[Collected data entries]
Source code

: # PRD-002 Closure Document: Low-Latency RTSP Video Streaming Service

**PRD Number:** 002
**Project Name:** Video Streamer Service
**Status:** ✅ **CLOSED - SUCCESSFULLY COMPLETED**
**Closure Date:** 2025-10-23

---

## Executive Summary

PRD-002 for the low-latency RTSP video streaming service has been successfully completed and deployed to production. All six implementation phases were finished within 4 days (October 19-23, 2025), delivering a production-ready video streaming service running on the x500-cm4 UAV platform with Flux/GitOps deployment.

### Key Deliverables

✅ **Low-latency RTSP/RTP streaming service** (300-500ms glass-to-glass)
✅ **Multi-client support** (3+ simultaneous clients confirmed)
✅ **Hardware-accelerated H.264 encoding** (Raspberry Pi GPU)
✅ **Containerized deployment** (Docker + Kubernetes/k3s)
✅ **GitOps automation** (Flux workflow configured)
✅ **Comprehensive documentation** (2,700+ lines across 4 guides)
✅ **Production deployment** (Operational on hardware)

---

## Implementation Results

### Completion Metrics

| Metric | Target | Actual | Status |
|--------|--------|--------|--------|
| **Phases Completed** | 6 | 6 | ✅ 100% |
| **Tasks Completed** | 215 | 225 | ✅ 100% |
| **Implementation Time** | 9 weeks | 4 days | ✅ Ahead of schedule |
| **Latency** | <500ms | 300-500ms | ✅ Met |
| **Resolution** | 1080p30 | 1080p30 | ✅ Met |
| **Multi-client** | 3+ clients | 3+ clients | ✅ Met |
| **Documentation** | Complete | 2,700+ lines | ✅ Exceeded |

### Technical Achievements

> [What is being asked] Across the entries, how many lines hold the word "Multi"? Say only the number.

> [Task output] 2